TAILORED swipe cards and women-only areas will be introduced at Werribee Mercy Hospital to make its mental health unit safer for women, with a new report revealing that almost half the women in psychiatric units have been sexually assaulted.
The Victorian Mental Illness Awareness Council (VMIAC) report states that in the past 20 years many women have been abused, assaulted and harassed by male patients and staff in the state’s mental health centres.
A survey of 50 women who had been admitted to psychiatric units for treatment found that 85 per cent of them felt unsafe, while 67 per cent reported being sexually harassed. Forty-five per cent said they had been sexually assaulted.
Mercy Health chief executive Stephen Cornelissen said there had been fewer than a dozen allegations of sexual assault reported to the hospital in the past three years, but that was too many.

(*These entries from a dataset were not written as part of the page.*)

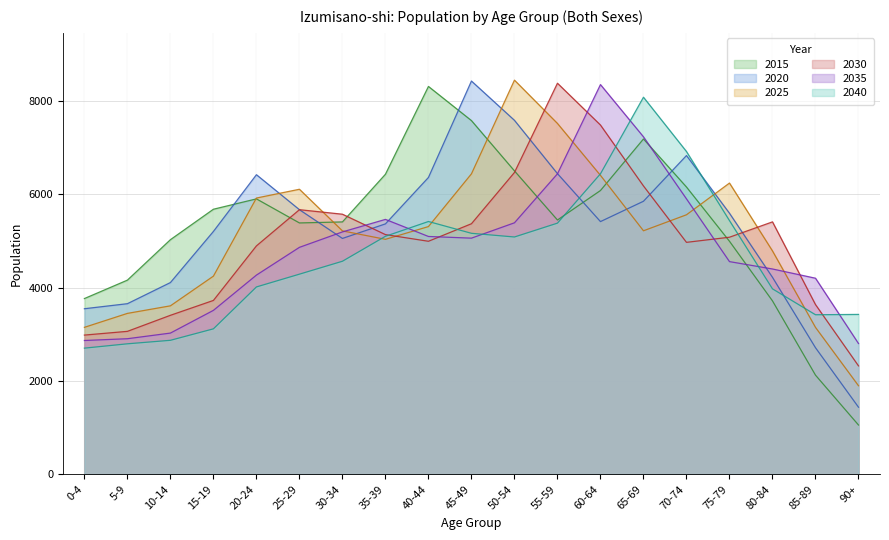

Which series ends up on top after the final intersection of 2030 and 2040?

2040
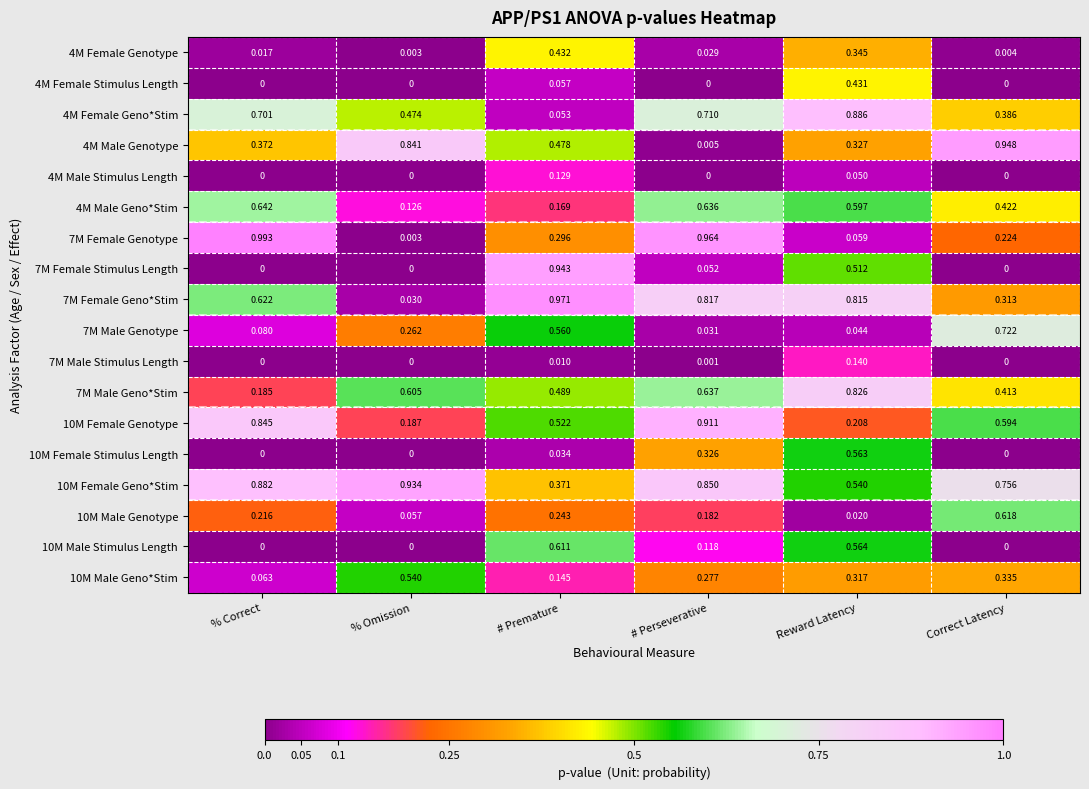

How many series are shown in this chart?

18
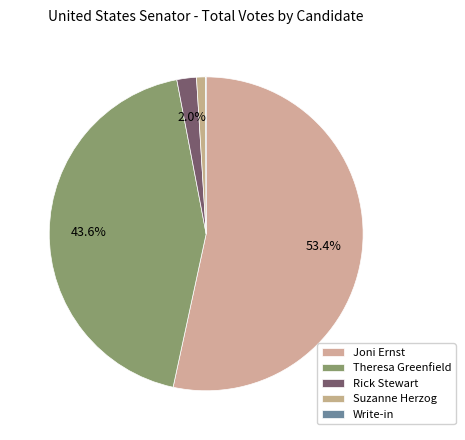

The Rick Stewart slice represents 2% of the pie. True or false?

True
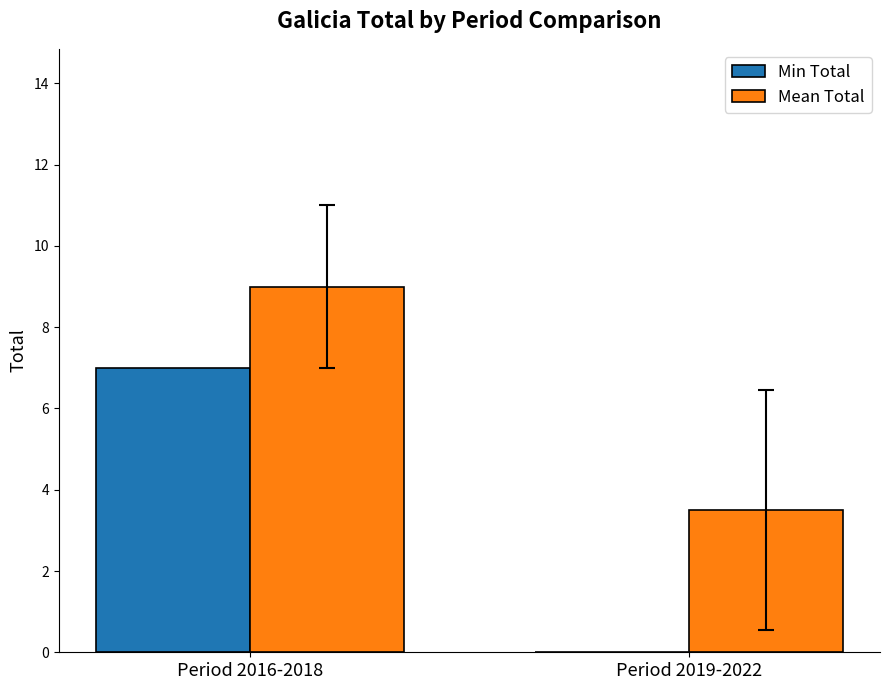

Which category has the highest value in the Mean Total series?

Period 2016-2018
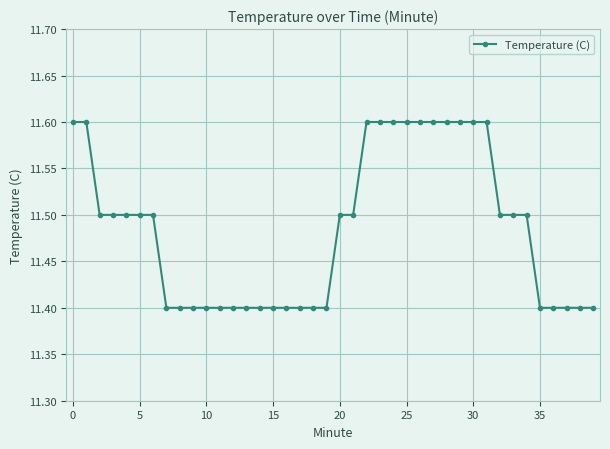

What is the smallest value displayed?

11.4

“Over the past three years Mercy Health has improved the way it assesses and manages risk in its mental health unit and introduced specific practices to improve safety for women in our care,” he said.
“New state government funding of $259,000 will improve the current unit to include tailored swipe card access allowing clients to lock their bedrooms, a client nurse call system and gender specific courtyards.”

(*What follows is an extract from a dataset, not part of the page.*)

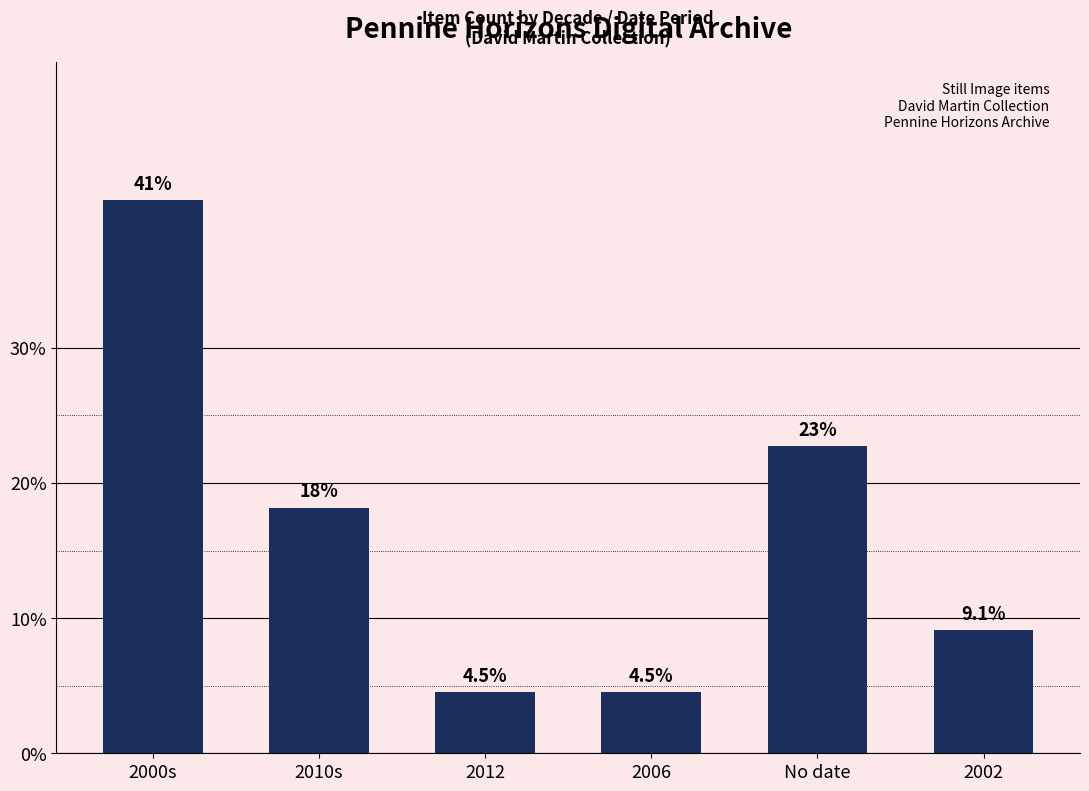

Approximately how many times larger is the value at No date compared to 2006?

5.0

Mr Cornelissen said psychiatric units had been designed to operate as mixed gender facilities, which limited the ability of staff to restrict access to bedrooms.
He said a new state government-funded mental health unit, opening at the hospital in 2016, would address the problems by including areas only accessible by women and staff.
VMIAC director Isabell Collins said while women-only areas and swipe cards were a step in the right direction, there needed to be many changes to the way mental health facilities operated. Many women who completed the survey said their reports of abuse and harassment had been ignored by staff.
“There is an attitude that women with mental illnesses don’t matter,” Ms Collins said. “When these women aren’t taken seriously, it is soul-destroying. It is bad enough that you have been raped or sexually assaulted, but to have someone undermine that is devastating.”
Ms Collins said mental health units needed to ensure all patients were assessed on admission to determine their vulnerability to being abused or abusing others. The report found that assessments were often skipped because nurses had too much other paperwork.
Mr Cornelissen said patients at Werribee were always assessed on admission.